I think that this summary is oversimplifying: The rest of the blog post elaborates on how the author and Masley has a completely different interpretation of that bullet point list. The rest of the text is not only examples; it provides elaborations of what thought processes led him to his conclusions. I found the nuancing of the two opposing interpretations, not the conclusion, the most enjoyable part of the post.
(This comment could also be shortened to “that’s oversimplifying”. I think my longer version is both more convincing and enjoyable.)
I feel like your comment is in itself a great analogy for the "beware of using LLMs in human communication" argument. LLMs are in the end statistical models that regress to the mean, so they by design flatten out our communication, much like a reductionist summary does. I care about the nuance that we lose when communicating through "LLM filters", but others dont apparently.
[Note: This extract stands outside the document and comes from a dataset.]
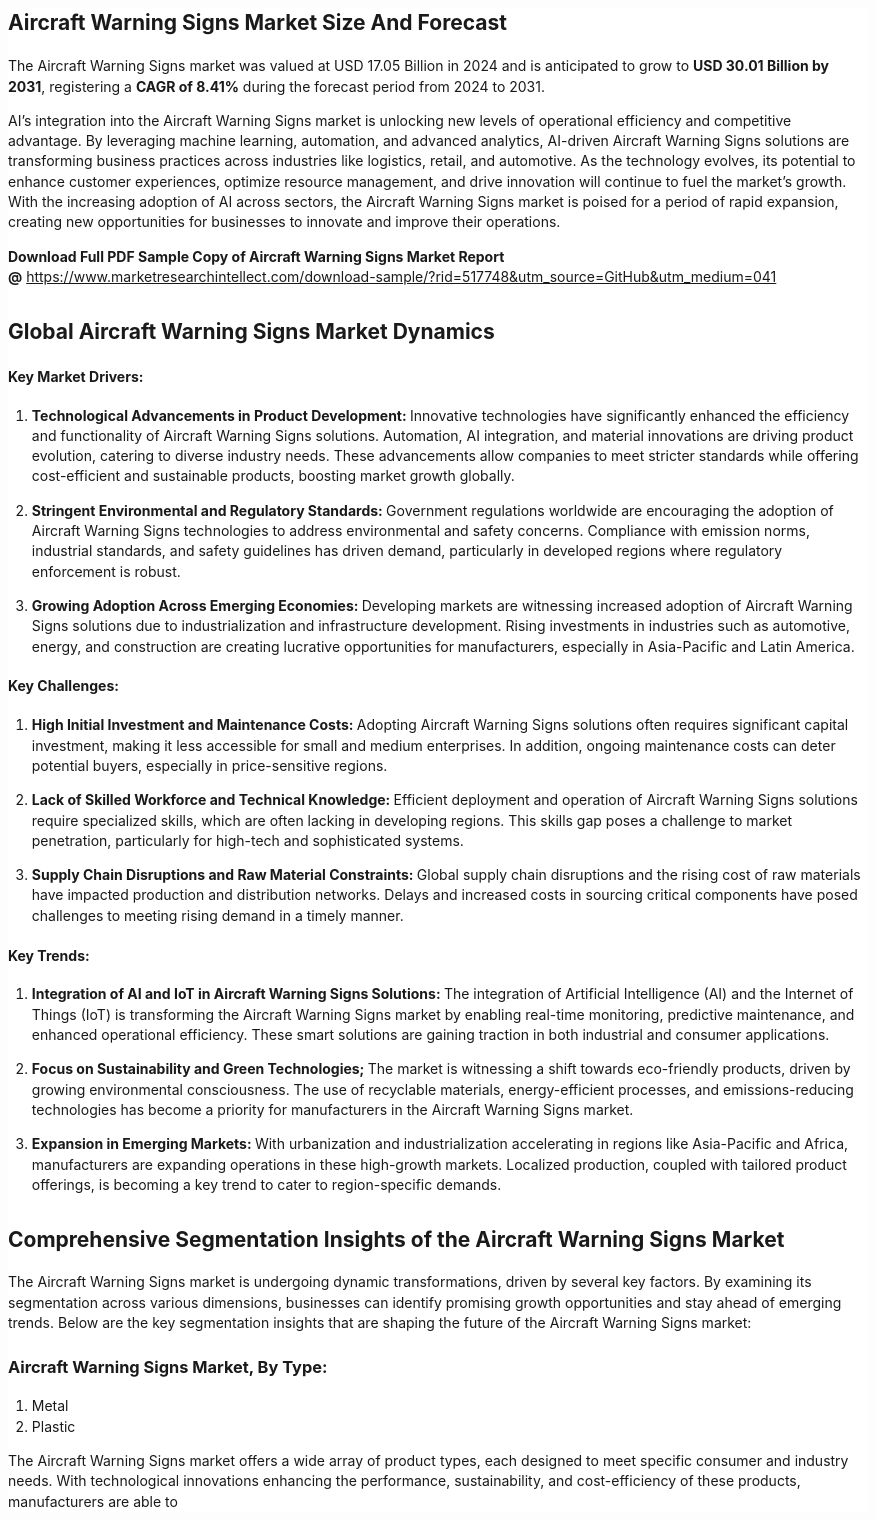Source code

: <h2>Aircraft Warning Signs  Market Size And Forecast</h2><p>The Aircraft Warning Signs  market was valued at USD 17.05 Billion in 2024 and is anticipated to grow to <strong>USD 30.01 Billion by 2031</strong>, registering a <strong>CAGR of 8.41%</strong> during the forecast period from 2024 to 2031.</p><p>AI’s integration into the Aircraft Warning Signs  market is unlocking new levels of operational efficiency and competitive advantage. By leveraging machine learning, automation, and advanced analytics, AI-driven Aircraft Warning Signs  solutions are transforming business practices across industries like logistics, retail, and automotive. As the technology evolves, its potential to enhance customer experiences, optimize resource management, and drive innovation will continue to fuel the market’s growth. With the increasing adoption of AI across sectors, the Aircraft Warning Signs  market is poised for a period of rapid expansion, creating new opportunities for businesses to innovate and improve their operations.</p><p><strong>Download Full PDF Sample Copy of Aircraft Warning Signs  Market Report @</strong>&nbsp;<a href="https://www.marketresearchintellect.com/download-sample/?rid=517748&amp;utm_source=GitHub&amp;utm_medium=041">https://www.marketresearchintellect.com/download-sample/?rid=517748&amp;utm_source=GitHub&amp;utm_medium=041</a></p><h2>Global Aircraft Warning Signs  Market Dynamics</h2><h4><strong>Key Market Drivers:</strong></h4><ol><li><p><strong>Technological Advancements in Product Development:&nbsp;</strong>Innovative technologies have significantly enhanced the efficiency and functionality of Aircraft Warning Signs  solutions. Automation, AI integration, and material innovations are driving product evolution, catering to diverse industry needs. These advancements allow companies to meet stricter standards while offering cost-efficient and sustainable products, boosting market growth globally.</p></li><li><p><strong>Stringent Environmental and Regulatory Standards:&nbsp;</strong>Government regulations worldwide are encouraging the adoption of Aircraft Warning Signs  technologies to address environmental and safety concerns. Compliance with emission norms, industrial standards, and safety guidelines has driven demand, particularly in developed regions where regulatory enforcement is robust.</p></li><li><p><strong>Growing Adoption Across Emerging Economies:&nbsp;</strong>Developing markets are witnessing increased adoption of Aircraft Warning Signs  solutions due to industrialization and infrastructure development. Rising investments in industries such as automotive, energy, and construction are creating lucrative opportunities for manufacturers, especially in Asia-Pacific and Latin America.</p></li></ol><h4><strong>Key Challenges:</strong></h4><ol><li><p><strong>High Initial Investment and Maintenance Costs:&nbsp;</strong>Adopting Aircraft Warning Signs  solutions often requires significant capital investment, making it less accessible for small and medium enterprises. In addition, ongoing maintenance costs can deter potential buyers, especially in price-sensitive regions.</p></li><li><p><strong>Lack of Skilled Workforce and Technical Knowledge:&nbsp;</strong>Efficient deployment and operation of Aircraft Warning Signs  solutions require specialized skills, which are often lacking in developing regions. This skills gap poses a challenge to market penetration, particularly for high-tech and sophisticated systems.</p></li><li><p><strong>Supply Chain Disruptions and Raw Material Constraints:&nbsp;</strong>Global supply chain disruptions and the rising cost of raw materials have impacted production and distribution networks. Delays and increased costs in sourcing critical components have posed challenges to meeting rising demand in a timely manner.</p></li></ol><h4><strong>Key Trends:</strong></h4><ol><li><p><strong>Integration of AI and IoT in Aircraft Warning Signs  Solutions:&nbsp;</strong>The integration of Artificial Intelligence (AI) and the Internet of Things (IoT) is transforming the Aircraft Warning Signs  market by enabling real-time monitoring, predictive maintenance, and enhanced operational efficiency. These smart solutions are gaining traction in both industrial and consumer applications.</p></li><li><p><strong>Focus on Sustainability and Green Technologies;&nbsp;</strong>The market is witnessing a shift towards eco-friendly products, driven by growing environmental consciousness. The use of recyclable materials, energy-efficient processes, and emissions-reducing technologies has become a priority for manufacturers in the Aircraft Warning Signs  market.</p></li><li><p><strong>Expansion in Emerging Markets:&nbsp;</strong>With urbanization and industrialization accelerating in regions like Asia-Pacific and Africa, manufacturers are expanding operations in these high-growth markets. Localized production, coupled with tailored product offerings, is becoming a key trend to cater to region-specific demands.</p></li></ol><div class="article-main__content" data-test-id="publishing-text-block"><h2>Comprehensive Segmentation Insights of the Aircraft Warning Signs  Market</h2><p>The Aircraft Warning Signs  market is undergoing dynamic transformations, driven by several key factors. By examining its segmentation across various dimensions, businesses can identify promising growth opportunities and stay ahead of emerging trends. Below are the key segmentation insights that are shaping the future of the Aircraft Warning Signs  market:</p><h3><strong>Aircraft Warning Signs  Market, By Type:<br /></strong></h3><ol><li>Metal<li> Plastic</li></ol><p>The Aircraft Warning Signs  market offers a wide array of product types, each designed to meet specific consumer and industry needs. With technological innovations enhancing the performance, sustainability, and cost-efficiency of these products, manufacturers are able to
That makes for a tough discussion unfortunately. I see a lot of value lost by having LLMs in email clients, and I dont observe the benefit; LLMs are a net time sink because I have to rewrite its output myself anyway. Proponents seem to not see any value loss, and they do observe an efficiency gain.
I am curious to see how the free market will value LLM communication. Will the lower quality, higher quantity be a net positive for job seekers sending applications or sales teams nursing leads? The way I see it either we end up in a world where eg job matching is almost completely automated, or we find an effective enough AI spam filter and we will be effectively back to square one. I hope it will be the latter, because agents negotiating job positions is bound to create more inequality, with all jobs getting filled by applicants hiring the most expensive agent.
Either way, so much compute and human capital will go wasted.
> Proponents seem to not see any value loss, and they do observe an efficiency gain.
You get to start by dumping your raw unfiltered emotions into the text box and have the AI clean it up for you.
If you're in customer support, and have to deal with dumbasses all day long who are too stupid to read the fucking instructions. I imagine being able to type that out, and then have the AI remove profanity and not insult customers to be rather cathartic. Then, substitute "read the manual" for an actually complicated to explain thing.
I don’t understand this summary - isn’t this a summary of the authors recitation of Masleys position? It’s missing the part that actually matters, the authors position and how it differs from Masley?